■ **Text under study**
Note 18 — Agreements and Transactions with Related Parties

 

Management Agreement. Prior to May 31, 2017, we had a management agreement with ACM, pursuant to which ACM provided us with a variety of professional and advisory services vital to our operations, including underwriting, accounting and treasury, compliance, marketing, information technology and human resources. Pursuant to the terms of the management agreement, we reimbursed ACM for its actual costs incurred in connection with managing our business through a base management fee, and, under certain circumstances, an annual incentive fee. In May 2017, we exercised our option to fully internalize our management team and terminate the existing management agreement. In the first quarter of 2017, we incurred a base management fee of $4.0 million.

 

We have entered into a shared services agreement with ACM where we provide limited support services to ACM and they reimburse us for the costs of performing such services. During the three months ended March 31, 2018, we have incurred $0.3 million of costs for services provided to ACM which are included in due from related party on the consolidated balance sheet.

 

Other Related Party Transactions. Due from related party was $3.7 million and $0.7 million at March 31, 2018 and December 31, 2017, respectively. The increase was primarily due to payoffs to be remitted by our affiliated servicing operations related to real estate transactions.

 

Due to related party was $1.6 million at March 31, 2018 and consisted of loan payoffs, holdbacks and escrows to be remitted to our affiliated servicing operations related to real estate transactions.

 

In April 2018, we acquired a $9.4 million bridge loan which was originated by ACM. The loan was used to purchase several multifamily properties by a consortium of investors, which consisted of certain of our officers, including our chief executive officer, who together own 75% of the borrowing entity. The loan has an interest rate of LIBOR plus 5.0% with a LIBOR floor of 1.25% and matures in January 2021.

 

In January 2018, we paid $50.0 million in full satisfaction of the related party financing we entered into with ACM to finance a portion of the Acquisition purchase price. We incurred interest expense related to this financing of $0.3 million and $1.0 million in the three months ended March 31, 2018 and 2017, respectively.

 

In December 2017, we acquired a $32.8 million bridge loan which was originated by ACM. The loan was used to purchase several multifamily properties by a consortium of investors, which consisted of certain of our officers, including our chief executive officer, who together own 90% of the borrowing entity. The loan has an interest rate of LIBOR plus 5.0% with a LIBOR floor of 1.13% and matures in June 2020. Interest income recorded from this loan totaled $0.5 million for the three months ended March 31, 2018.

 

In the fourth quarter of 2017, we originated two bridge loans totaling $28.0 million on two multifamily properties owned by a consortium of investors, consisting of certain of our officers, including our chief executive officer, who together own 45% in the borrowing entity. The loans have an interest rate of LIBOR plus 5.25% with LIBOR floors ranging from 1.24% to 1.54% and mature in the fourth quarter of 2020. Interest income recorded from these loans totaled $0.5 million for the three months ended March 31, 2018.

 

In July 2017, we originated a $36.0 million bridge loan on a multifamily property owned by a consortium of investors. The consortium of investors includes certain of our officers, including our chief executive officer, who own an interest of 95% in the borrowing entity. The loan has an interest rate of LIBOR plus 4.5% with a LIBOR floor of 1% and matures in July 2020. Interest income recorded from this loan totaled $0.6 million for the three months ended March 31, 2018.

■ **Data**
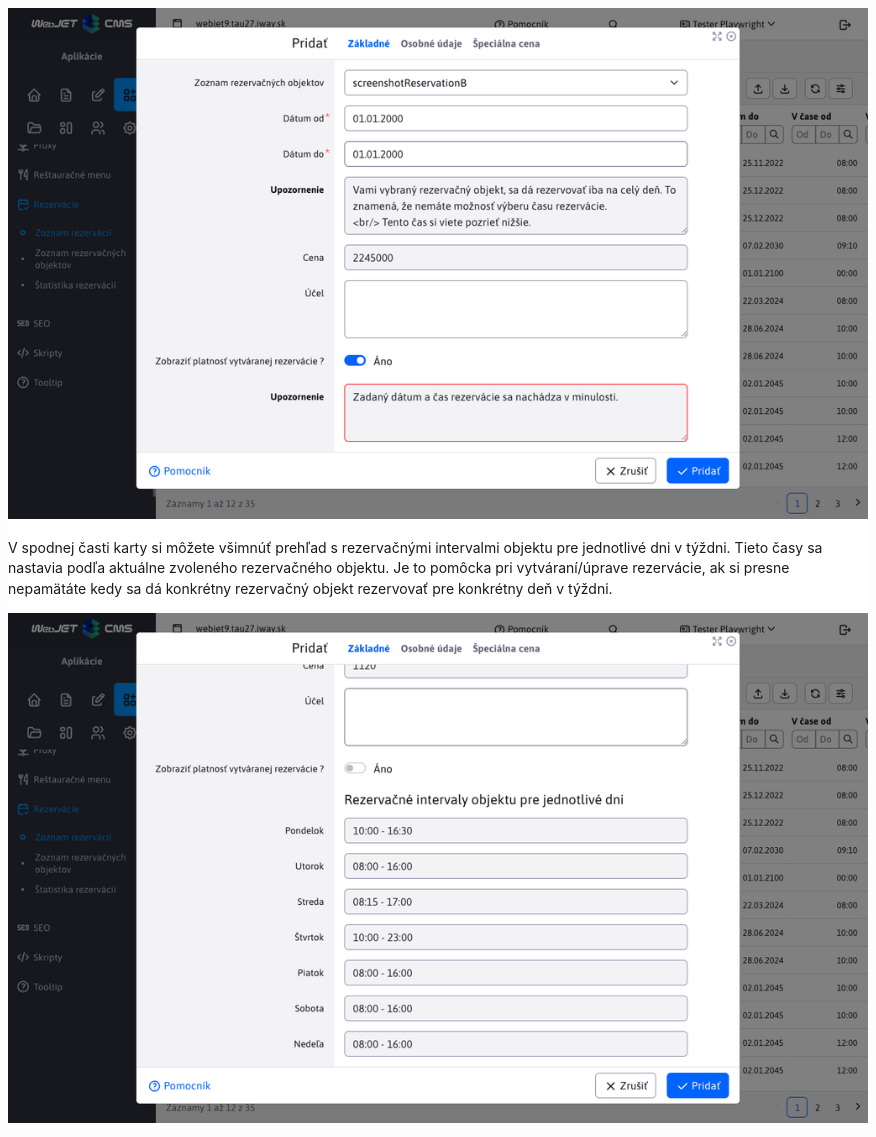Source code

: ![](reservation-editor_basic_tab_3.png)

V spodnej časti karty si môžete všimnúť prehľad s rezervačnými intervalmi objektu pre jednotlivé dni v týždni. Tieto časy sa nastavia podľa aktuálne zvoleného rezervačného objektu. Je to pomôcka pri vytváraní/úprave rezervácie, ak si presne nepamätáte kedy sa dá konkrétny rezervačný objekt rezervovať pre konkrétny deň v týždni.

![](reservation-editor_basic_tab_4.png)

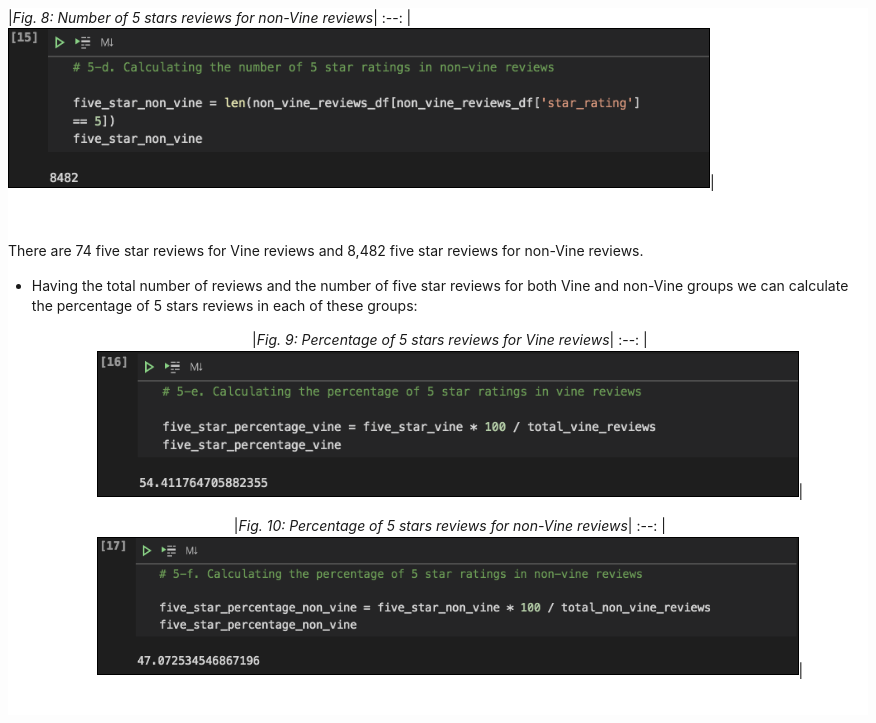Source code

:   |*Fig. 8: Number of 5 stars reviews for non-Vine reviews*|
  :--:
  |<img src="screen_shots/5s_non_vine.png" width="700" style="border: 1px solid black">|
  </center>
  &nbsp;

  There are 74 five star reviews for Vine reviews and 8,482 five star reviews for non-Vine reviews. 
  &nbsp;

- Having the total number of reviews and the number of five star reviews for both Vine and non-Vine groups we can calculate the percentage of 5 stars reviews in each of these groups:

  <center>

  |*Fig. 9: Percentage of 5 stars reviews for Vine reviews*|
  :--:
  |<img src="screen_shots/5s_perc-vine.png" width="700" style="border: 1px solid black">|

  |*Fig. 10: Percentage of 5 stars reviews for non-Vine reviews*|
  :--:
  |<img src="screen_shots/5s_perc-non_vine.png" width="700" style="border: 1px solid black">|
  </center>
  &nbsp;
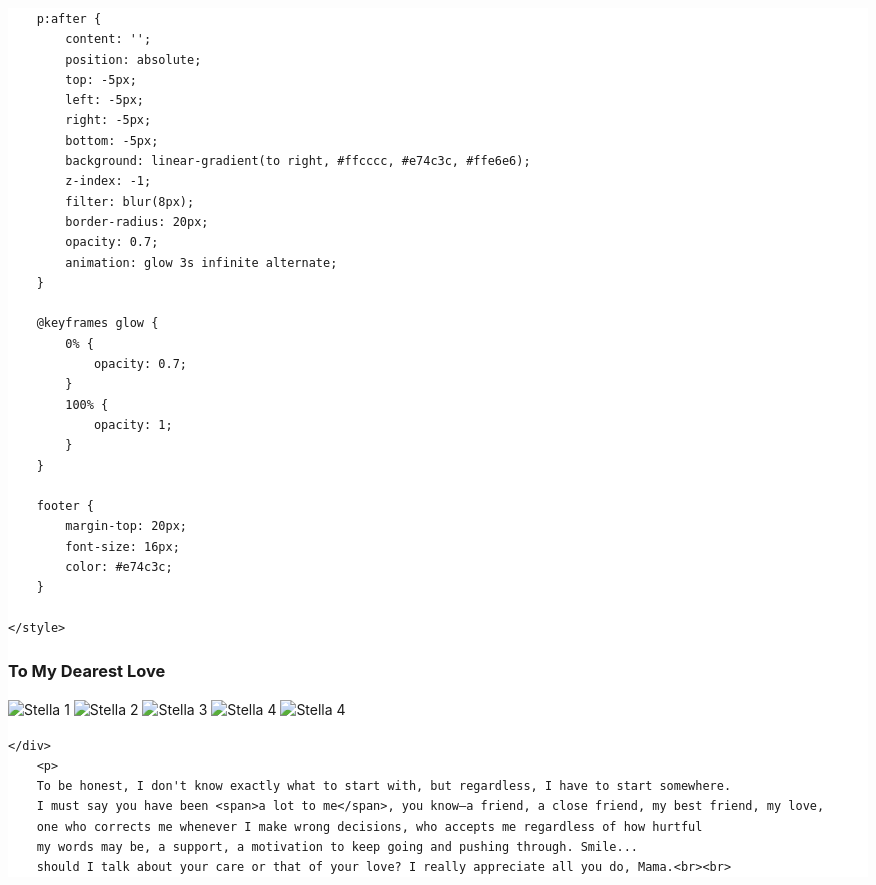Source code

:         p:after {
            content: '';
            position: absolute;
            top: -5px;
            left: -5px;
            right: -5px;
            bottom: -5px;
            background: linear-gradient(to right, #ffcccc, #e74c3c, #ffe6e6);
            z-index: -1;
            filter: blur(8px);
            border-radius: 20px;
            opacity: 0.7;
            animation: glow 3s infinite alternate;
        }

        @keyframes glow {
            0% {
                opacity: 0.7;
            }
            100% {
                opacity: 1;
            }
        }

        footer {
            margin-top: 20px;
            font-size: 16px;
            color: #e74c3c;
        }

    </style>
</head>
<body>
    <h3>To My Dearest Love</h3>
    <div class="image-grid">
        <img src="c:\Users\Divine Uduma\OneDrive\Pictures\WhatsApp Image 2025-01-22 at 19.43.51_b5f7c538.jpg"  width="200px" alt="Stella 1">
        <img src="c:\Users\Divine Uduma\OneDrive\Pictures\WhatsApp Image 2025-01-22 at 20.36.45_11f54759.jpg"  width="200px" alt="Stella 2">
        <img src="c:\Users\Divine Uduma\OneDrive\Pictures\WhatsApp Image 2025-01-22 at 20.36.43_4c4b6e9a.jpg"  width="200px" alt="Stella 3">
        <img src="c:\Users\Divine Uduma\OneDrive\Pictures\WhatsApp Image 2025-01-22 at 20.36.45_40490d39.jpg"  width="200px" alt="Stella 4">
        <img src="c:\Users\Divine Uduma\OneDrive\Pictures\WhatsApp Image 2025-01-22 at 20.36.46_97dc773f.jpg"  width="200px" alt="Stella 4">

    </div>
        <p>
        To be honest, I don't know exactly what to start with, but regardless, I have to start somewhere. 
        I must say you have been <span>a lot to me</span>, you know—a friend, a close friend, my best friend, my love, 
        one who corrects me whenever I make wrong decisions, who accepts me regardless of how hurtful 
        my words may be, a support, a motivation to keep going and pushing through. Smile... 
        should I talk about your care or that of your love? I really appreciate all you do, Mama.<br><br>
        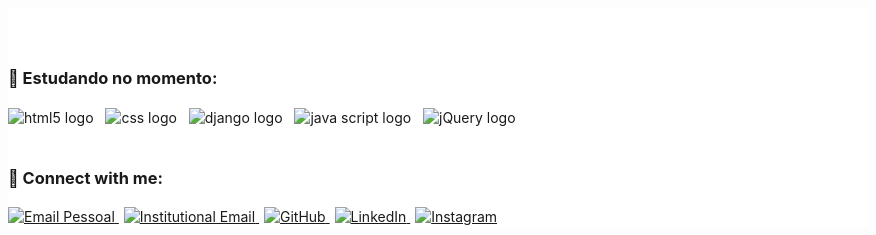   <img width="4" />
</div>

#

<h3 align="left">🏫 Estudando no momento:</h3>
<div align="left">
  <img src="https://cdn.jsdelivr.net/gh/devicons/devicon@latest/icons/html5/html5-original.svg" height="30" alt="html5 logo"  />
  <img width="4" />
  <img src="https://cdn.jsdelivr.net/gh/devicons/devicon@latest/icons/css3/css3-original.svg" height="30" alt="css logo"  />
  <img width="4" />
  <img src="https://github.com/user-attachments/assets/29804b07-ea59-4bc5-9f01-88ac36f181b4" height="30" alt="django logo"  />
  <img width="4" />
  <img src="https://cdn.jsdelivr.net/gh/devicons/devicon@latest/icons/javascript/javascript-original.svg" height="30" alt="java script logo"  />
  <img width="4" />
  <img src="https://cdn.jsdelivr.net/gh/devicons/devicon@latest/icons/jquery/jquery-plain-wordmark.svg" height="30" alt="jQuery logo"  />
  <img width="4" />
</div>

#

<h3 align="left">🔗 Connect with me:</h3>
<p align="left">
  <a href="nunnowdcarvalho@gmail.com" target="_blank">
    <img src="https://img.shields.io/badge/Email-D14836?style=for-the-badge&logo=gmail&logoColor=white" alt="Email Pessoal" />
  </a>
  <img width="1" />
  <a href="nunno.00000849115@unicap.br" target="_blank">
  <img src="https://img.shields.io/badge/Institutional%20Email-D14836?style=for-the-badge&logo=gmail&logoColor=white" alt="Institutional Email" />
  </a>
  <img width="1" />
  <a href="https://github.com/nunninono" target="_blank">
    <img src="https://img.shields.io/badge/GitHub-000000?style=for-the-badge&logo=github&logoColor=white" alt="GitHub" />
  </a>
  <img width="1" />
  <a href="https://www.linkedin.com/in/nunnowakiyama/" target="_blank">
    <img src="https://img.shields.io/badge/LinkedIn-0A66C2?style=for-the-badge&logo=linkedin&logoColor=white" alt="LinkedIn" />
  </a>
  <img width="1" />
  <a href="https://www.instagram.com/nunno_wdc/" target="_blank">
    <img src="https://img.shields.io/badge/Instagram-E4405F?style=for-the-badge&logo=instagram&logoColor=white" alt="Instagram" />
  </a>
</p>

■ **Exercise instructions**
A – According to the related-party note, what base management fee was incurred in the first quarter of 2017?
B – Reproduce the passage of the related-party note starting at "Due to related" and ending at "matures in January 2021.".
Base every answer only on the related-party note, not on the items.

■ **Task responses**
A – $4.0 million.

B –
Due to related party was $1.6 million at March 31, 2018 and consisted of loan payoffs, holdbacks and escrows to be remitted to our affiliated servicing operations related to real estate transactions.

 

In April 2018, we acquired a $9.4 million bridge loan which was originated by ACM. The loan was used to purchase several multifamily properties by a consortium of investors, which consisted of certain of our officers, including our chief executive officer, who together own 75% of the borrowing entity. The loan has an interest rate of LIBOR plus 5.0% with a LIBOR floor of 1.25% and matures in January 2021.